An ode to the Platinum Preppy
It’s easy to see how making a product for an expert user is challenging. Experts are discerning, they have taste and high standards, they have a basis for comparison. If your product sucks, or doesn’t live up to an expert price point, they will be vocally disappointed. Spent a grand on a Montblanc 149 and you want it to be brilliant.
But experts are also very forgiving. They are comfortable fiddling and tuning to make a product work the way they want. They understand the limitations of materials and manufacturing. They baby their possessions, keeping them in soft cases. They know how to maintain and care for a product so it performs at its best. They are also very willing to pay for quality, which gives you as a manufacturer plenty of margin to play with.
Viewed through this lens, products for beginners are a much more daunting proposition. They may have to survive abuse, with little to no maintenance, from an unsympathetic and uninterested user — and come in at a low price, too. Low prices force compromises in things like materials and QC.
This is why I respect and love the Platinum Preppy fountain pen so much.
This is a pen that weighs in at £5-10 — less than half the price of a Lamy Safari. It is robust. It is comfortable. Above all, it will write: perfectly, every time, even if you last wrote with it a YEAR AGO.
Unlike many £900 Viscontis, the £10 Preppy has an absolutely flawless steel nib, every time.
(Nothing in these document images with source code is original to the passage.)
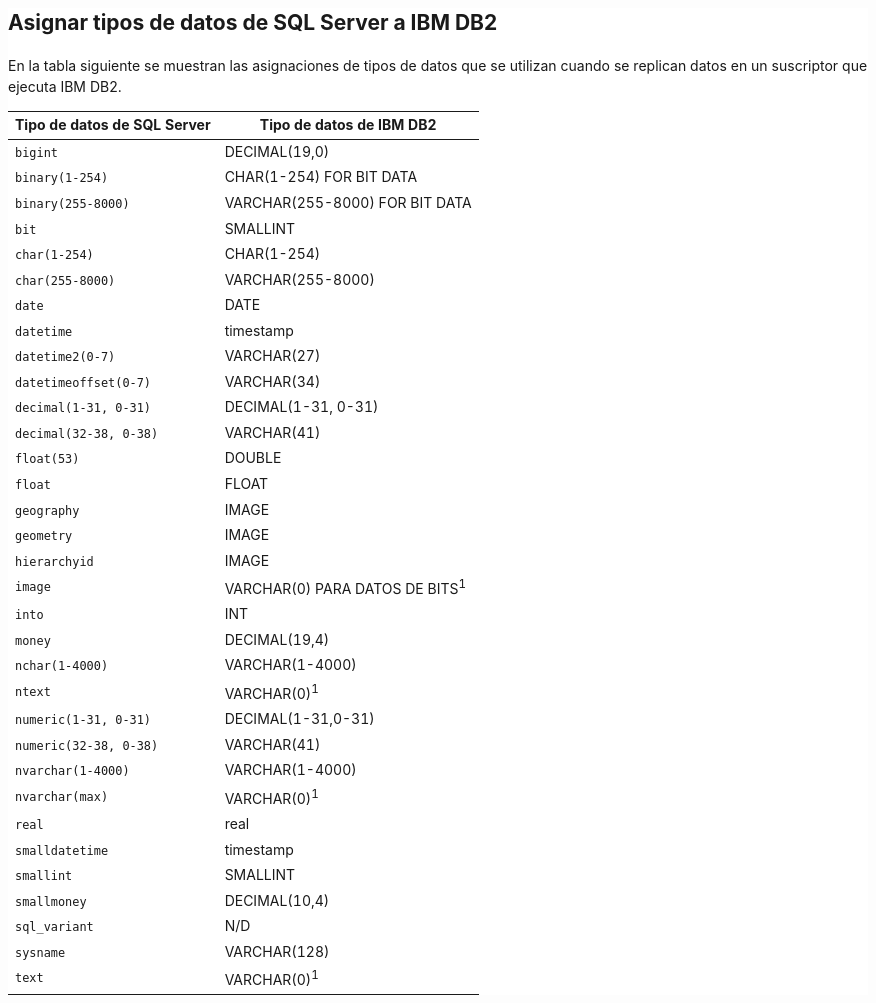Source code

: ## <a name="mapping-data-types-from-sql-server-to-ibm-db2"></a>Asignar tipos de datos de SQL Server a IBM DB2  
 En la tabla siguiente se muestran las asignaciones de tipos de datos que se utilizan cuando se replican datos en un suscriptor que ejecuta IBM DB2.  
  
|Tipo de datos de SQL Server|Tipo de datos de IBM DB2|  
|--------------------------|-----------------------|  
|`bigint`|DECIMAL(19,0)|  
|`binary(1-254)`|CHAR(1-254) FOR BIT DATA|  
|`binary(255-8000)`|VARCHAR(255-8000) FOR BIT DATA|  
|`bit`|SMALLINT|  
|`char(1-254)`|CHAR(1-254)|  
|`char(255-8000)`|VARCHAR(255-8000)|  
|`date`|DATE|  
|`datetime`|timestamp|  
|`datetime2(0-7)`|VARCHAR(27)|  
|`datetimeoffset(0-7)`|VARCHAR(34)|  
|`decimal(1-31, 0-31)`|DECIMAL(1-31, 0-31)|  
|`decimal(32-38, 0-38)`|VARCHAR(41)|  
|`float(53)`|DOUBLE|  
|`float`|FLOAT|  
|`geography`|IMAGE|  
|`geometry`|IMAGE|  
|`hierarchyid`|IMAGE|  
|`image`|VARCHAR(0) PARA DATOS DE BITS<sup>1</sup>|  
|`into`|INT|  
|`money`|DECIMAL(19,4)|  
|`nchar(1-4000)`|VARCHAR(1-4000)|  
|`ntext`|VARCHAR(0)<sup>1</sup>|  
|`numeric(1-31, 0-31)`|DECIMAL(1-31,0-31)|  
|`numeric(32-38, 0-38)`|VARCHAR(41)|  
|`nvarchar(1-4000)`|VARCHAR(1-4000)|  
|`nvarchar(max)`|VARCHAR(0)<sup>1</sup>|  
|`real`|real|  
|`smalldatetime`|timestamp|  
|`smallint`|SMALLINT|  
|`smallmoney`|DECIMAL(10,4)|  
|`sql_variant`|N/D|  
|`sysname`|VARCHAR(128)|  
|`text`|VARCHAR(0)<sup>1</sup>|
I have owned maybe 10 Preppies, and they have all written with absolute consistency, and a joyous feeling of pencil feedback. The flow through the visible feed is just right.
Capping takes some force, but once the cap is on, there is zero evaporation. Uncap a Preppy from an Egyptian tomb and it will lay down a perfect line with no hesitation.
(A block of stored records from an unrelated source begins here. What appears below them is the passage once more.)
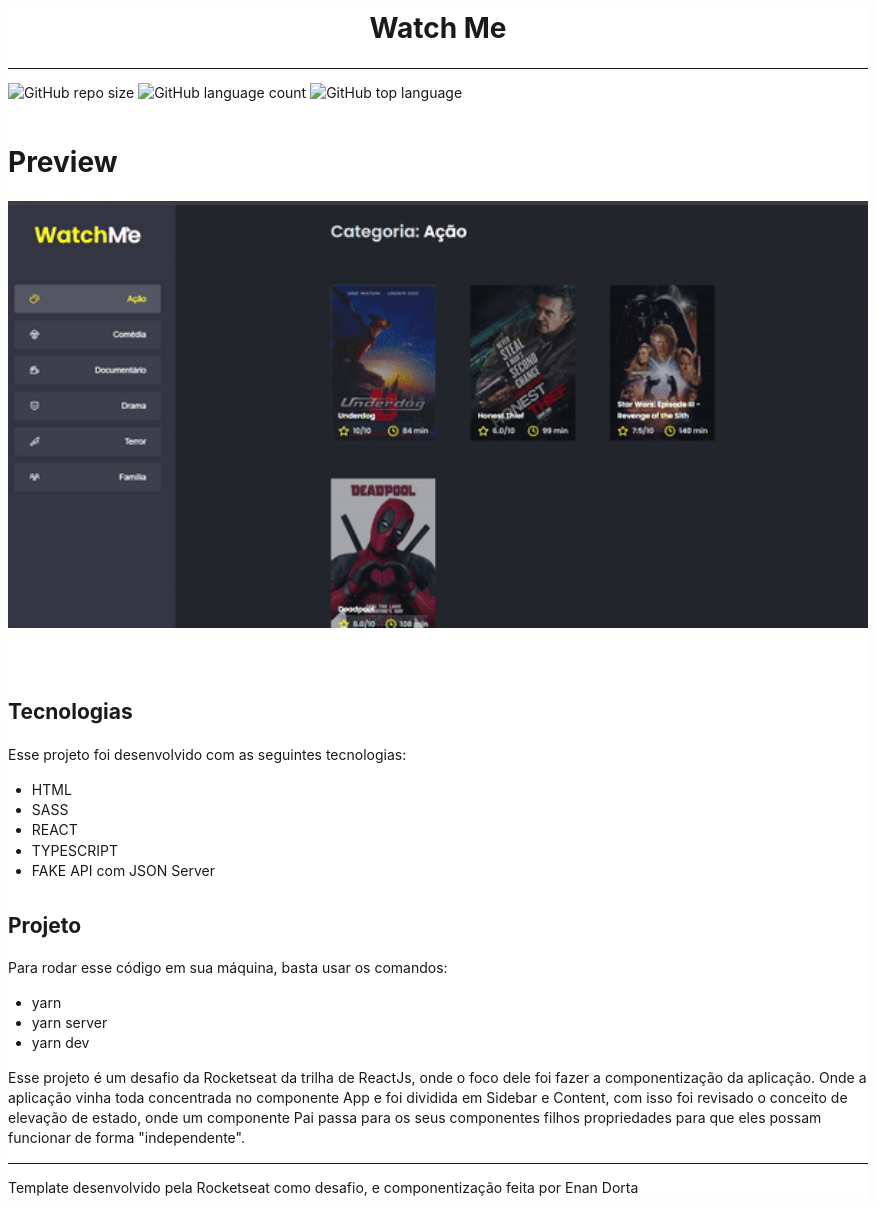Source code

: <h1 align="center">
  Watch Me
</h1>

- - -

![GitHub repo size](https://img.shields.io/github/repo-size/EnanDorta/desafio02-react-ignite)
![GitHub language count](https://img.shields.io/github/languages/count/EnanDorta/desafio02-react-ignite)
![GitHub top language](https://img.shields.io/github/languages/top/EnanDorta/desafio02-react-ignite)

<h1>Preview</h1>
<p align="center">
  <img alt="" src=".github/watchMe.gif" width="100%">
</p>

<br>

## Tecnologias

Esse projeto foi desenvolvido com as seguintes tecnologias:

- HTML
- SASS
- REACT 
- TYPESCRIPT
- FAKE API com JSON Server

## Projeto

 Para rodar esse código em sua máquina, basta usar os comandos: 

 - yarn 
 - yarn server 
 - yarn dev

 Esse projeto é um desafio da Rocketseat da trilha de ReactJs, onde o foco dele foi fazer a componentização da aplicação. Onde a aplicação vinha toda concentrada no componente App e foi dividida em Sidebar e Content, com isso foi revisado o conceito de elevação de estado, onde um componente Pai passa para os seus componentes filhos propriedades para que eles possam funcionar de forma "independente".
- - -

 Template desenvolvido pela Rocketseat como desafio, e componentização feita por Enan Dorta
This is not a big pen, but the Preppy’s section is long and straight, and of course there are no threads to get in the way. It posts, if you’re that way inclined. The cap has a clip. Platinum cartridges have plenty of capacity. The Preppy comes in loads of flavours, including a Kuromi edition that my eldest daughter loves, the crisp white Perpanep, and the Wa editions with Japanese cultural icons (sake and sakura blossom, for example) printed on the barrels.
Artisans like Garagefountainpen have even given Preppies the urushi treatment. I don’t think that’s a silly thing to do, either. I actually really want one.
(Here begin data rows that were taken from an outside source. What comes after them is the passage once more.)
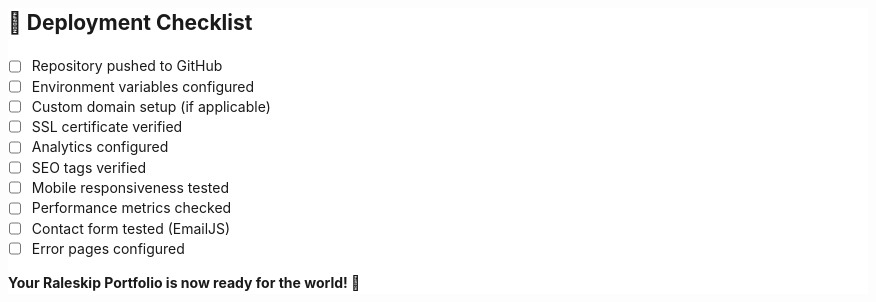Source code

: 
## 🎉 Deployment Checklist

- [ ] Repository pushed to GitHub
- [ ] Environment variables configured
- [ ] Custom domain setup (if applicable)
- [ ] SSL certificate verified
- [ ] Analytics configured
- [ ] SEO tags verified
- [ ] Mobile responsiveness tested
- [ ] Performance metrics checked
- [ ] Contact form tested (EmailJS)
- [ ] Error pages configured

**Your Raleskip Portfolio is now ready for the world! 🚀**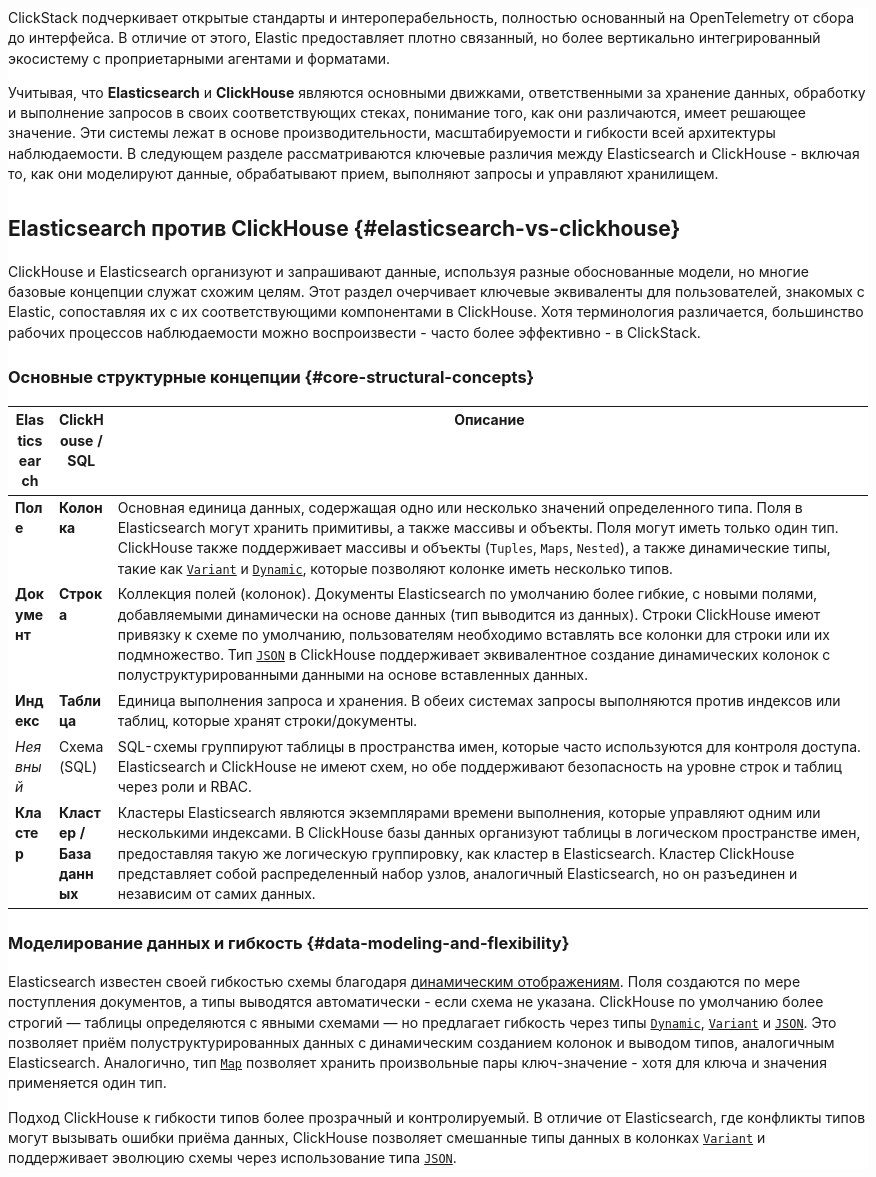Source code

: ClickStack подчеркивает открытые стандарты и интероперабельность, полностью основанный на OpenTelemetry от сбора до интерфейса. В отличие от этого, Elastic предоставляет плотно связанный, но более вертикально интегрированный экосистему с проприетарными агентами и форматами.

Учитывая, что **Elasticsearch** и **ClickHouse** являются основными движками, ответственными за хранение данных, обработку и выполнение запросов в своих соответствующих стеках, понимание того, как они различаются, имеет решающее значение. Эти системы лежат в основе производительности, масштабируемости и гибкости всей архитектуры наблюдаемости. В следующем разделе рассматриваются ключевые различия между Elasticsearch и ClickHouse - включая то, как они моделируют данные, обрабатывают прием, выполняют запросы и управляют хранилищем.

## Elasticsearch против ClickHouse {#elasticsearch-vs-clickhouse}

ClickHouse и Elasticsearch организуют и запрашивают данные, используя разные обоснованные модели, но многие базовые концепции служат схожим целям. Этот раздел очерчивает ключевые эквиваленты для пользователей, знакомых с Elastic, сопоставляя их с их соответствующими компонентами в ClickHouse. Хотя терминология различается, большинство рабочих процессов наблюдаемости можно воспроизвести - часто более эффективно - в ClickStack.

### Основные структурные концепции {#core-structural-concepts}

| **Elasticsearch** | **ClickHouse / SQL** | **Описание** |
|-------------------|----------------------|------------------|
| **Поле** | **Колонка** | Основная единица данных, содержащая одно или несколько значений определенного типа. Поля в Elasticsearch могут хранить примитивы, а также массивы и объекты. Поля могут иметь только один тип. ClickHouse также поддерживает массивы и объекты (`Tuples`, `Maps`, `Nested`), а также динамические типы, такие как [`Variant`](/sql-reference/data-types/variant) и [`Dynamic`](/sql-reference/data-types/dynamic), которые позволяют колонке иметь несколько типов. |
| **Документ** | **Строка** | Коллекция полей (колонок). Документы Elasticsearch по умолчанию более гибкие, с новыми полями, добавляемыми динамически на основе данных (тип выводится из данных). Строки ClickHouse имеют привязку к схеме по умолчанию, пользователям необходимо вставлять все колонки для строки или их подмножество. Тип [`JSON`](/integrations/data-formats/json/overview) в ClickHouse поддерживает эквивалентное создание динамических колонок с полуструктурированными данными на основе вставленных данных. |
| **Индекс** | **Таблица** | Единица выполнения запроса и хранения. В обеих системах запросы выполняются против индексов или таблиц, которые хранят строки/документы. |
| *Неявный* | Схема (SQL)         | SQL-схемы группируют таблицы в пространства имен, которые часто используются для контроля доступа. Elasticsearch и ClickHouse не имеют схем, но обе поддерживают безопасность на уровне строк и таблиц через роли и RBAC. |
| **Кластер** | **Кластер / База данных** | Кластеры Elasticsearch являются экземплярами времени выполнения, которые управляют одним или несколькими индексами. В ClickHouse базы данных организуют таблицы в логическом пространстве имен, предоставляя такую же логическую группировку, как кластер в Elasticsearch. Кластер ClickHouse представляет собой распределенный набор узлов, аналогичный Elasticsearch, но он разъединен и независим от самих данных. |

### Моделирование данных и гибкость {#data-modeling-and-flexibility}

Elasticsearch известен своей гибкостью схемы благодаря [динамическим отображениям](https://www.elastic.co/docs/manage-data/data-store/mapping/dynamic-mapping). Поля создаются по мере поступления документов, а типы выводятся автоматически - если схема не указана. ClickHouse по умолчанию более строгий — таблицы определяются с явными схемами — но предлагает гибкость через типы [`Dynamic`](/sql-reference/data-types/dynamic), [`Variant`](/sql-reference/data-types/variant) и [`JSON`](/integrations/data-formats/json/overview). Это позволяет приём полуструктурированных данных с динамическим созданием колонок и выводом типов, аналогичным Elasticsearch. Аналогично, тип [`Map`](/sql-reference/data-types/map) позволяет хранить произвольные пары ключ-значение - хотя для ключа и значения применяется один тип.

Подход ClickHouse к гибкости типов более прозрачный и контролируемый. В отличие от Elasticsearch, где конфликты типов могут вызывать ошибки приёма данных, ClickHouse позволяет смешанные типы данных в колонках [`Variant`](/sql-reference/data-types/variant) и поддерживает эволюцию схемы через использование типа [`JSON`](/integrations/data-formats/json/overview).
The packaging isn’t much to write home about. You don’t get a converter (of course, a Platinum converter costs as much as a Preppy). But do you care? I don’t.
I don’t use a Preppy every day. Would I pick one over my £2,500 Tohma, my £1,000 Montblanc 1912? Probably not. But I have two or three Preppies in my desk drawer. I absolutely do not look down on them: they are brilliant pens, especially for the price. I TRUST the Preppy more than any other pen to give a consistently great experience, to any user, at any time. When I write with one, I enjoy it and I wonder why I’m insane enough to spend 100x what this great little pen cost on another fountain pen.
This blog is called Deliberate Objects, and few things are so obviously deliberate as this pen. I can imagine the design meetings for the Preppy, and how clear, decisive, unambiguous the requirements were. It has to be cheap. It has to be robust. And it has to write: consistently, no matter how long it has been in a drawer, and even if we make a million of the damn things. Otherwise, our beginner writer will be frustrated. They will throw the pen away. They will never write with a fountain pen again.
So Platinum’s designers not only hit the brief, perfectly. They helped save this hobby from that worst discouragement of all: frustration. Best budget pen without a doubt.